Indeed, there is so much emotion inherent in this subject matter that, in his curtain call, Ron Domingo was barely able to contain the tears he'd worked up during the final sequence. (For all its humor, wAve isn't an upbeat show.) The genuine feeling Domingo exhibits is a testament to Rno's writing but also to the actor's committed performance under Will Pomerantz's committed direction. Pomerantz faced no small challenge in clarifying Rno's complex, sometimes smarty-pants script. That he's done so well and with such visual oomph calls for a pat on back. (Designer Joel Moritz sets the many light waves flowing)

In the Medea role, Barall has the air of a young girl thrust into a situation beyond her years. She conveys the befuddlement of a someone raised to believe that life would and should be simple, only to discover that this couldn't be farther from the truth. Ron Domingo isn't playing Euripides's adventuring Jason; rather, he's an everyday working guy who thought he married someone easily understood but who soon realizes that nothing about her is easy. The frustration he communicates so beautifully is the cause of those tears at the play's denouement.

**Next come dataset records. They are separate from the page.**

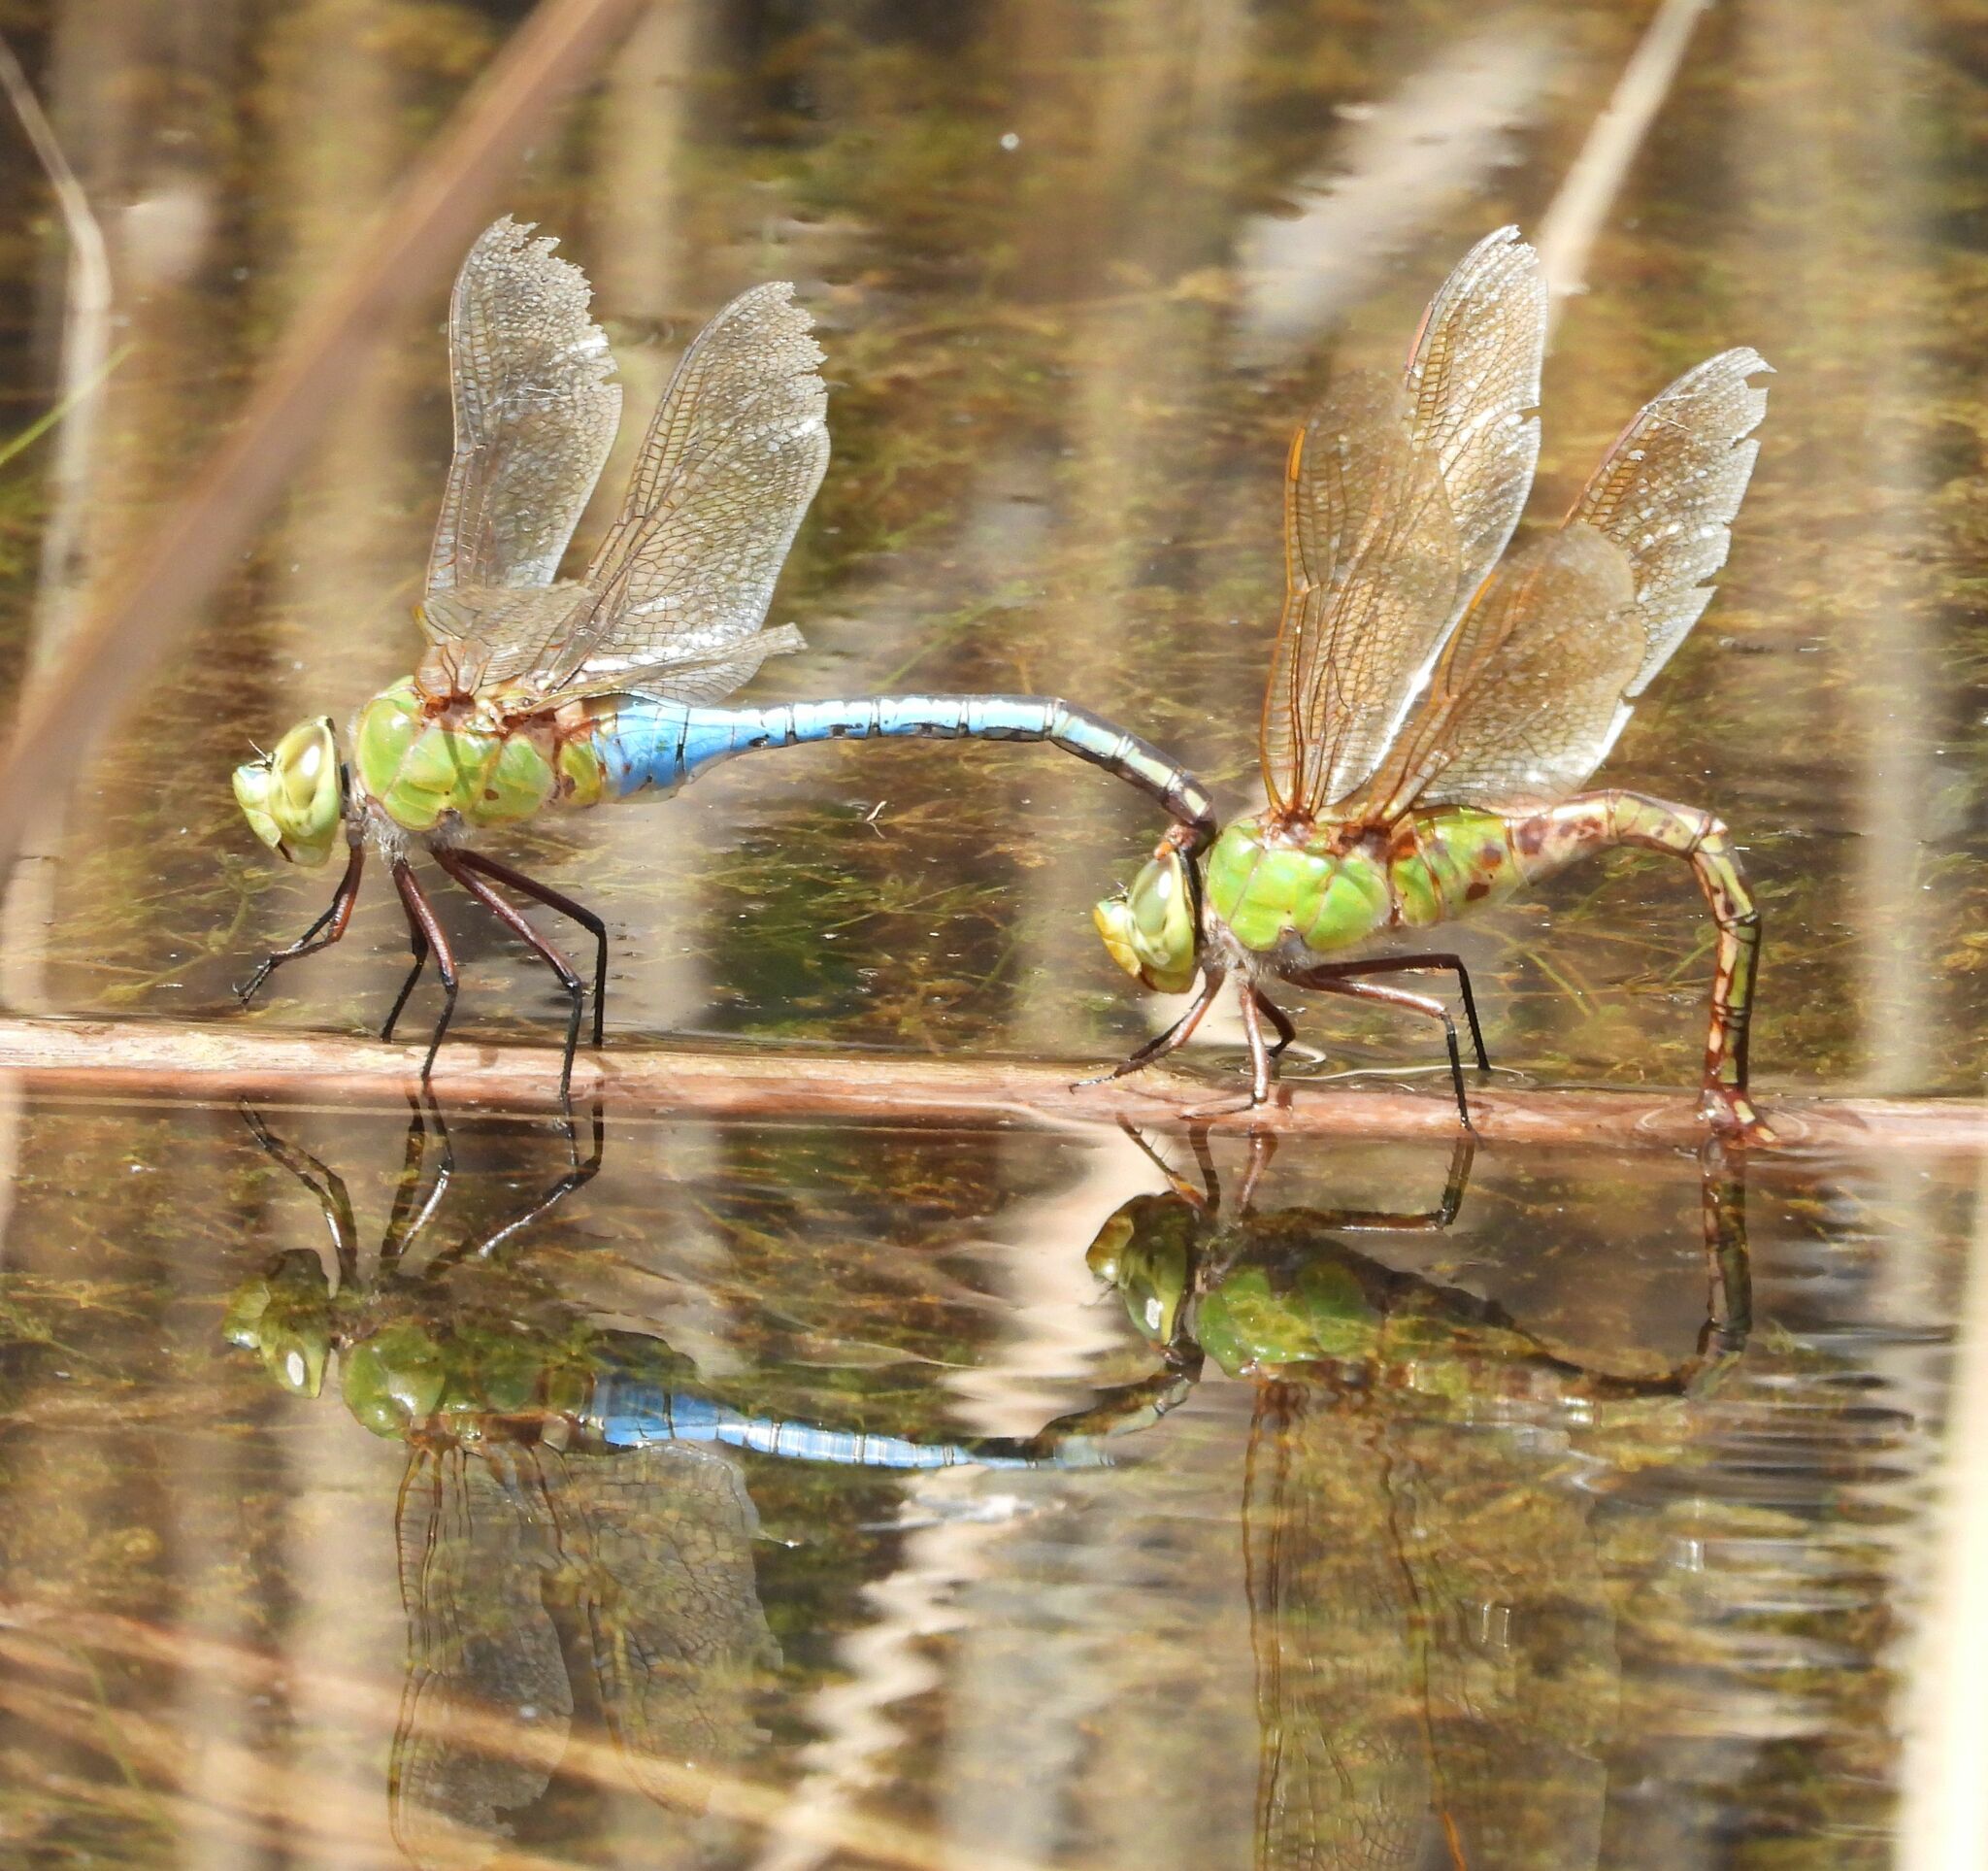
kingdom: Animalia
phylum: Arthropoda
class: Insecta
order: Odonata
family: Aeshnidae
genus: Anax
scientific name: Anax junius
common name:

Neither Craig as Chinky and Marilyn nor Juhn as Gooky are required to go for realism -- well, not until they drop their Chinky and Gooky affectations. Their broad clowning is amusing, but inherent in it is the pain of people behaving as they're expected to behave and not as they'd like to present their true selves. (Craig's Marilyn Monroe is also a telling caricature.) Yoo portrays the videogame-playing Junior with appropriate adolescent confusion, and a special commendation goes to McNulty as the Wavemaker. At the top of the play, this actor's turn as a movie mogul is as expert as if he were recently been a fly on Harvey Weinstein's office wall. Curt and crude and funny, the performance is so engaging that audience members may find themselves hoping to see McNulty return often during the remainder of the proceedings. He doesn't, but his subsequent appearances are entirely welcome.

The Ma-Yi Theater Company is continuing its commitment to exploring Asian-American issues. With this production, it definitely makes waves.